La salle à manger est un temple moderne. Une table en ébène, si longue qu'elle semble s'étirer jusqu'à l'infini, est dressée avec une précision chirurgicale. Des couverts en argent, des cristaux qui captent la lumière des bougies. Et au bout, lui.
Léandros est assis, décontracté, un verre de whisky à la main. Il ne porte pas de veste, sa chemise blanche est ouverte au col, révélant la base de son cou. Il a l'air à la fois détendu et infiniment dangereux, un prédateur dans son antre.
Son regard se lève et se pose sur moi alors que j'avance. Je sens son examen comme un contact physique, brûlant, possessif. Il ne dit rien pendant un long moment, se contentant de me dévisager, de la chevelure que Daphné a coiffée jusqu'aux talons hauts qui me font mal.
— Le rouge te va, finit-il par dire, sa voix un ronronnement bas qui traverse la pièce. Il convient au sang qui va être versé.
Je m'immobilise, le souffle coupé.
—Quoi ?
Un sourire froid joue sur ses lèvres.
—Pas le tien. Pas ce soir. Assieds-toi, Eléni.
Je prends la place qu'il m'indique, directement en face de lui. La distance entre nous est un abîme. Un serveur silencieux apparaît, remplit mon verre de vin rouge, du même rouge que ma robe. Il a le goût du fruit et de la cendre.
— Ton frère a appelé aujourd'hui, dit Léandros comme s'il commentait la météo.
La fourchette que je venais de saisir glisse de mes doigts avec un bruit métallique.
—Quoi ? Tu lui as parlé ?
— Non. Il a appelé le restaurant. Daphné a répondu. Elle lui a dit que tu étais en stage, comme convenu. Il avait l'air… soulagé.

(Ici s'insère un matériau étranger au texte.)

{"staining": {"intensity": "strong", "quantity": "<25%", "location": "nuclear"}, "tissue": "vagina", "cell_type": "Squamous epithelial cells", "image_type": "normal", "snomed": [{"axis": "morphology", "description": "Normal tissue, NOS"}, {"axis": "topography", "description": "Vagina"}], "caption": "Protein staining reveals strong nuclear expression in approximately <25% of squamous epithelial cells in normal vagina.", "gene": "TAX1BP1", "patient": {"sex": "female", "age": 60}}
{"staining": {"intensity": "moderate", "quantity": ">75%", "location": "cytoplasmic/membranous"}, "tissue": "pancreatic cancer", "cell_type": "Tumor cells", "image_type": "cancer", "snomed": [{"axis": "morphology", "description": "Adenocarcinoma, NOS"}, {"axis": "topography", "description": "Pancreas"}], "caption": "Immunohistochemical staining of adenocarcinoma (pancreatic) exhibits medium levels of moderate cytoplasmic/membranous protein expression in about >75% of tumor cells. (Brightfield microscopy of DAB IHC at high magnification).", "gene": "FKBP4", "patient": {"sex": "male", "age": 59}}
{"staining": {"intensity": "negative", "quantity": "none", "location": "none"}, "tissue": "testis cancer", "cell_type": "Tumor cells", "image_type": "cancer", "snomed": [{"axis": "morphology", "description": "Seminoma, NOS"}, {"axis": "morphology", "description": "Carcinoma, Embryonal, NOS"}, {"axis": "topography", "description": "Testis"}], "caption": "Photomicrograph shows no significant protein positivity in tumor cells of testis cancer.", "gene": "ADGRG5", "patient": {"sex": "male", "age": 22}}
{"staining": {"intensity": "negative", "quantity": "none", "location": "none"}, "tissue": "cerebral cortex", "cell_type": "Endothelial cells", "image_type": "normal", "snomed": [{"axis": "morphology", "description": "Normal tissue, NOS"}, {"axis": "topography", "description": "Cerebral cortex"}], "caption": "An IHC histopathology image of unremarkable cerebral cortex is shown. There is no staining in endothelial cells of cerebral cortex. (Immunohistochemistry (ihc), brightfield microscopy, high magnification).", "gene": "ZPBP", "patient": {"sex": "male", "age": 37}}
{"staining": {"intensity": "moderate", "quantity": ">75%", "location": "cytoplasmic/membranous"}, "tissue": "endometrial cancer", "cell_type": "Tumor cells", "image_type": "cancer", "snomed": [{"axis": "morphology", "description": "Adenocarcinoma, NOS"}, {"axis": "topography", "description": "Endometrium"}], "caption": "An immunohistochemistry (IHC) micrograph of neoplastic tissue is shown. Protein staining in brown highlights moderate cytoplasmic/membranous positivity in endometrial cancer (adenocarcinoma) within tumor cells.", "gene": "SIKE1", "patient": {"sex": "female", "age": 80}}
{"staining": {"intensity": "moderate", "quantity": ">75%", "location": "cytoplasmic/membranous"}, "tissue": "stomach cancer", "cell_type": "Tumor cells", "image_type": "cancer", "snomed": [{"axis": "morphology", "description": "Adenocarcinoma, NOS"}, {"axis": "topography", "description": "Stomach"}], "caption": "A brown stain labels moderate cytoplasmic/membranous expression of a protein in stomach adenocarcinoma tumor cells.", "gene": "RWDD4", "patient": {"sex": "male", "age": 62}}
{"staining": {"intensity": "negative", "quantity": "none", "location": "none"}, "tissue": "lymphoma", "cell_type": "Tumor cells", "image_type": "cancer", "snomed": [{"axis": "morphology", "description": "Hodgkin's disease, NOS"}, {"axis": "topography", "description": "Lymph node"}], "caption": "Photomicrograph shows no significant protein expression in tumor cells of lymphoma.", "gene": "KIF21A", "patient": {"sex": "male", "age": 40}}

Le soulagement que je ressens est immédiat, puis aussitôt empoisonné. Il contrôle déjà les communications. Il isole. Il est en train de couper un à un les fils qui me relient au monde.
— Il ne faut pas lui dire, je murmure, la voix étranglée. S'il savait…
— S'il savait, il ferait une bêtise. Et je serais forcé de tenir ma promesse. Nous ne voulons pas cela, n'est-ce pas ?
Son regard est un piège. Je ne peux pas détourner les yeux.
— Non.
Le dîner est servi. Des mets raffinés, une cuisine moléculaire qui est l'exact opposé des plats généreux et rustiques de mon père. Chaque bouchée a le goût du néant. Je mange par automatisme, sous son regard constant, pesant.
— Tu me hais, constate-t-il soudain, posant son verre.
La question est une gifle.
—Tu as acheté mon corps avec des menaces de mort. Que penses-tu que je ressente ?
— La haine est bonne. C'est un feu. C'est mieux que l'indifférence. On peut façonner la haine. La plier. En faire… autre chose.
Il se lève alors, lentement, et commence à faire le tour de la table. Mon corps se tend, chaque muscle criant de s'enfuir. Je reste assise, clouée sur place.
Il s'arrête derrière ma chaise. Je sens sa chaleur dans mon dos. Son parfum m'enveloppe. Je ferme les yeux, essayant de me bâtir un mur, de me retrancher loin de lui.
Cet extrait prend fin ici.